EXERCISE DESCRIPTION. Answer with one number only: how many lines in the material contain "down".

PROVIDED RECORDS.
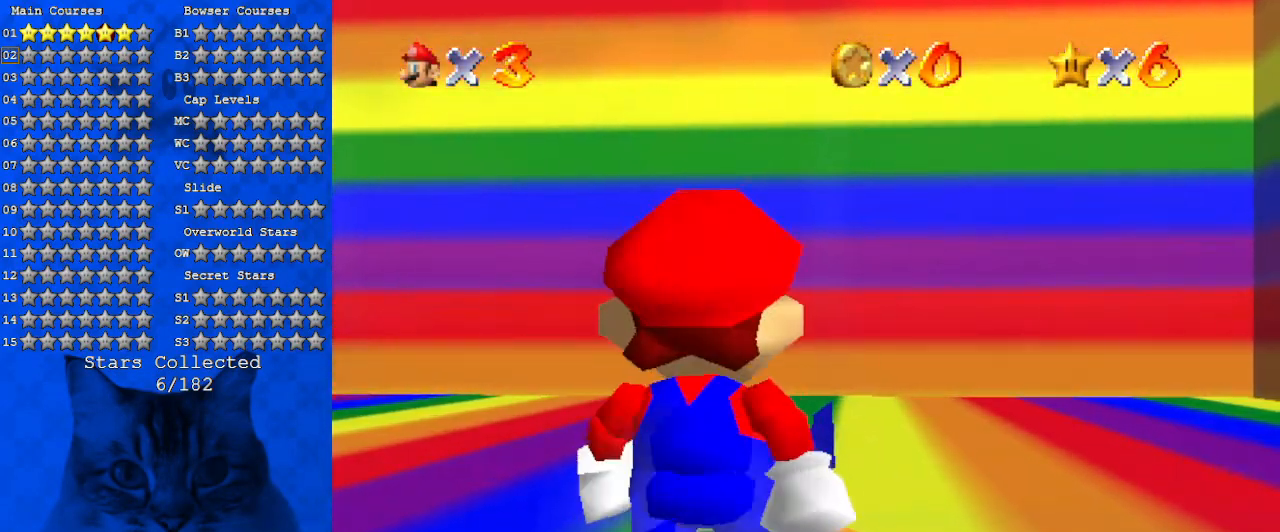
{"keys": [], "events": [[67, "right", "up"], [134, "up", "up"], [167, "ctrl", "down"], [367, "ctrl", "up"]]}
---
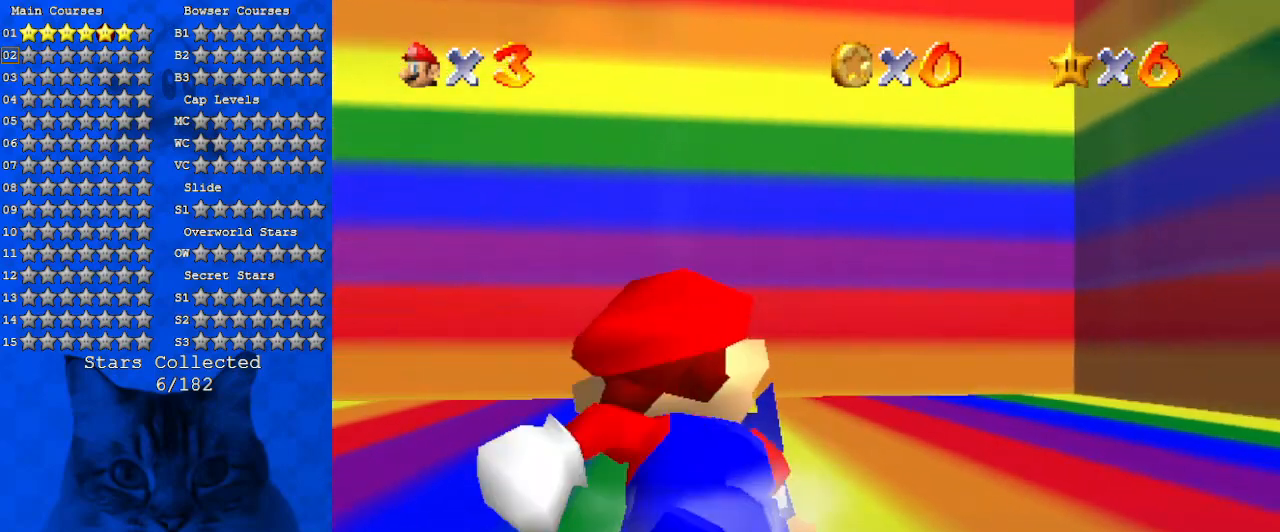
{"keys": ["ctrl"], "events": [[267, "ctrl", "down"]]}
---
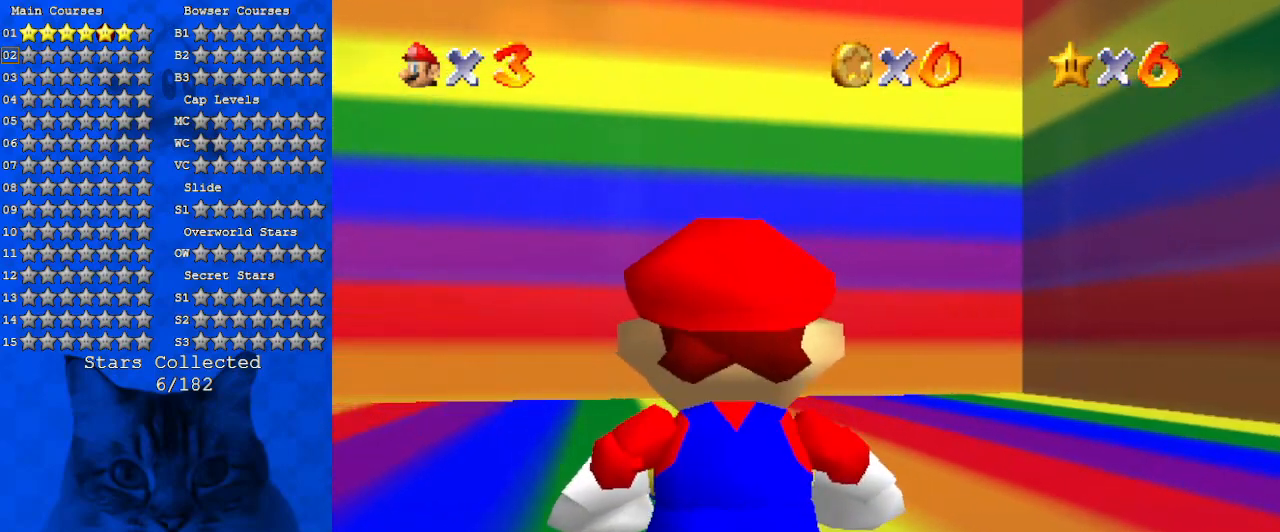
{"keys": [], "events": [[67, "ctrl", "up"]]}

FINISHED EXERCISE. 2